Jonathan, numero due dell’Inter e titolarissimo sulla fascia destra, ha giocato fin qui ventiquattro delle prime ventisei giornate di campionato, mettendo a segno due goal e due assist. Per il brasiliano tra l’altro anche una rete in Coppa Italia, nell’unica gara disputata.

Dopo l’orrendo inizio del 2014, l’Inter si è un po’ ripresa, battendo la Fiorentina per poi bloccare sullo 0-0, all’Olimpico, una Roma difficilmente fermabile in questo torneo. Iniziezione di fiducia per Jonathan e compagi in vista degli ultim due mesi di torneo.

“Siamo contenti di quello che abbiamo fatto contro di loro” ha evidenziato Jonathan a ‘Sky’. “E’ stata una partita nella quale sapevamo che potevamo fare bene, ma che adesso dobbiamo dimenticare perché dobbiamo pensare solo al Torino. Ci aspetta una gara difficile con una squadra molto competititva”.

Settimana d’allenamento senza il gotha interista, viste le tante convocazioni in giro per il mondo, specialmente di sudamericani, tra argentini e colombiani convocati per le amichevoli internazionai.

Jonathan non è stato chiamato da Scolari nè da Prandelli, con il secondo che in teoria potrebbe convocarlo in azzurro: possibilità a cui l’esterno non rinuncerrebbe, come dichiarato dallo stesso giocatore in passato.

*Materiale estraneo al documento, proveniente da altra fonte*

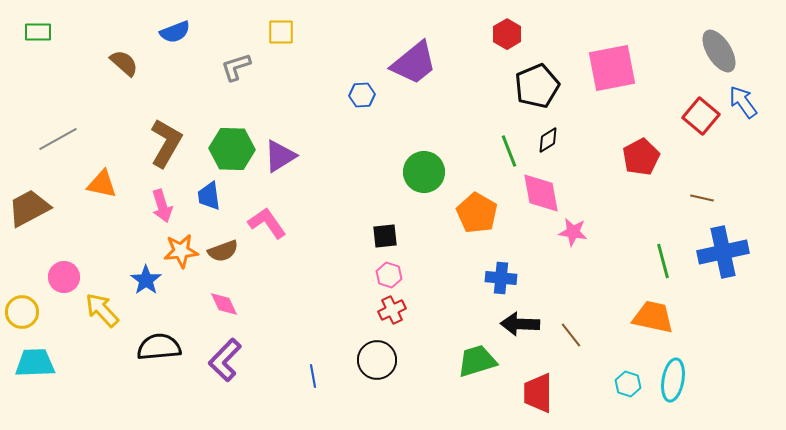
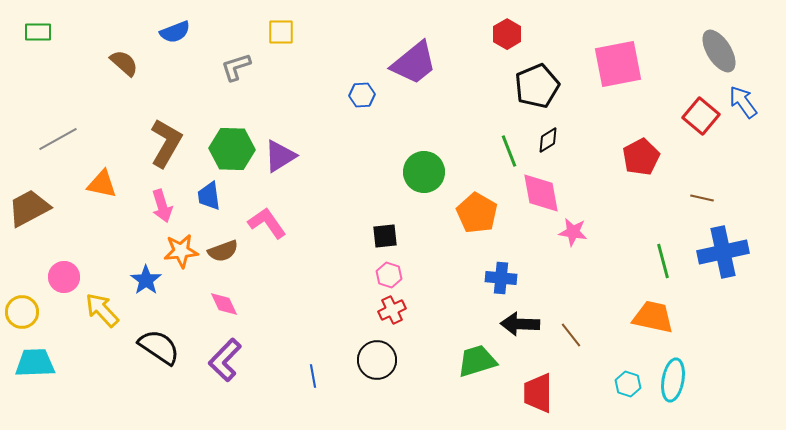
pink square at (612, 68): moved 6 px right, 4 px up
black semicircle at (159, 347): rotated 39 degrees clockwise
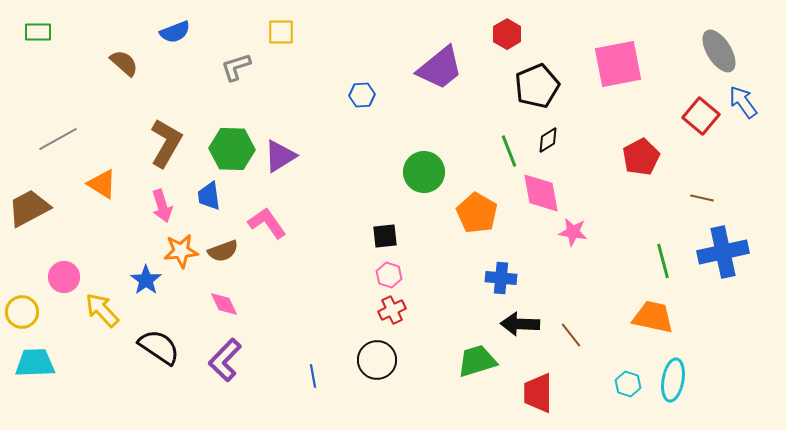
purple trapezoid at (414, 63): moved 26 px right, 5 px down
orange triangle at (102, 184): rotated 20 degrees clockwise
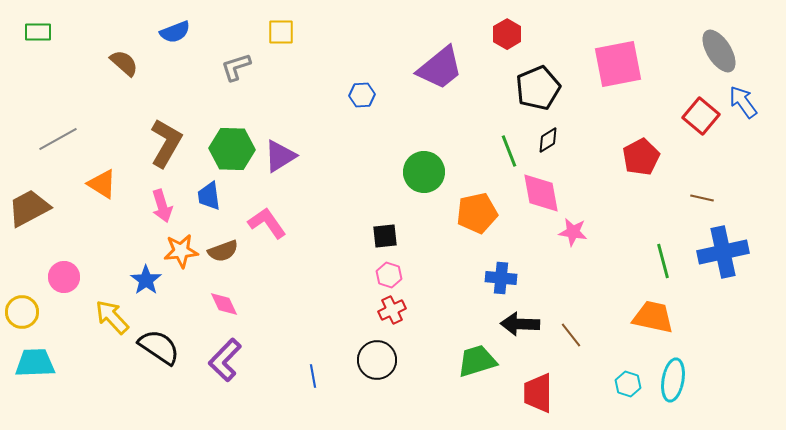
black pentagon at (537, 86): moved 1 px right, 2 px down
orange pentagon at (477, 213): rotated 30 degrees clockwise
yellow arrow at (102, 310): moved 10 px right, 7 px down
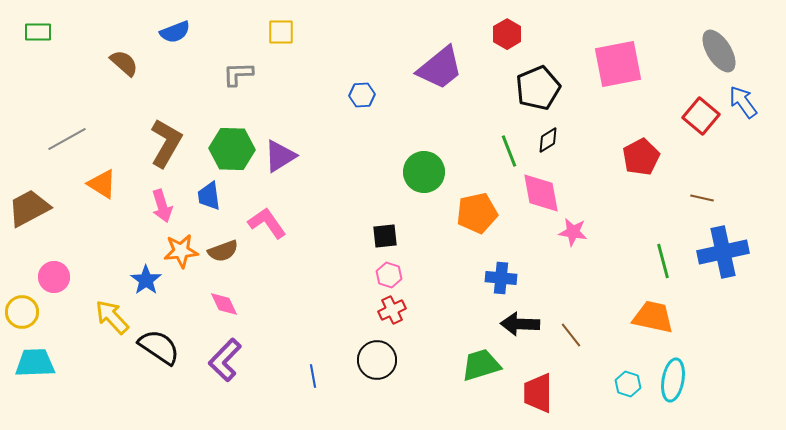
gray L-shape at (236, 67): moved 2 px right, 7 px down; rotated 16 degrees clockwise
gray line at (58, 139): moved 9 px right
pink circle at (64, 277): moved 10 px left
green trapezoid at (477, 361): moved 4 px right, 4 px down
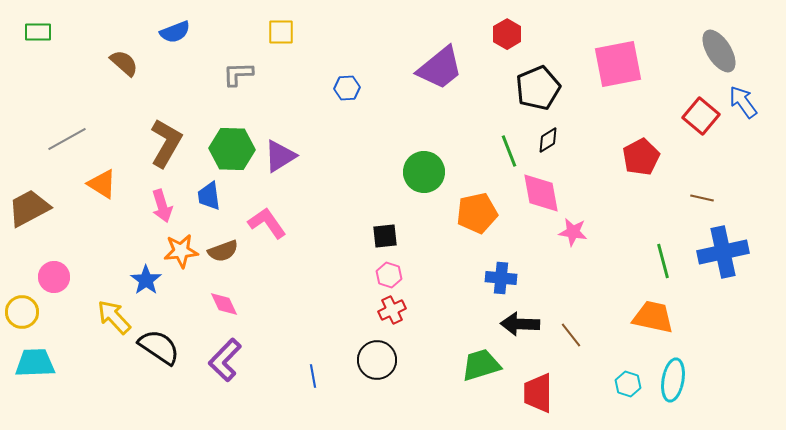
blue hexagon at (362, 95): moved 15 px left, 7 px up
yellow arrow at (112, 317): moved 2 px right
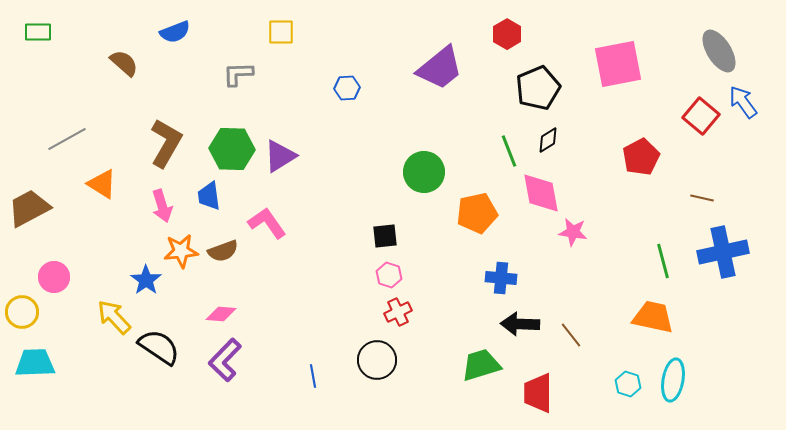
pink diamond at (224, 304): moved 3 px left, 10 px down; rotated 60 degrees counterclockwise
red cross at (392, 310): moved 6 px right, 2 px down
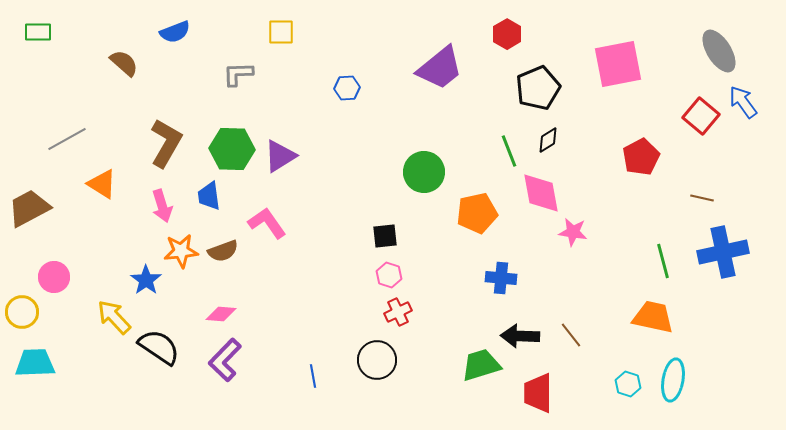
black arrow at (520, 324): moved 12 px down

“Peccato non avere qui tutti i compagni impegnati con le Nazionali, ma il mister è un grandissimo e saprà farci lavorare al meglio anche così” ha aggiunto Jonathan in proposito.

Per la gara contro il Torino, Jonathan potrebbe lasciare il posto a D’Ambrosio, arrivato a gennaio proprio dai granata: “Ancora non lo so però se il mister sceglierà lui io resterò comunque a disposizione sua e della squadra”. Per dare continuità al pari di Roma serve vincere, la concorrenza per l’Europa League è tosta e non ammette distrazioni, vadano in campo italiani o brasiliani.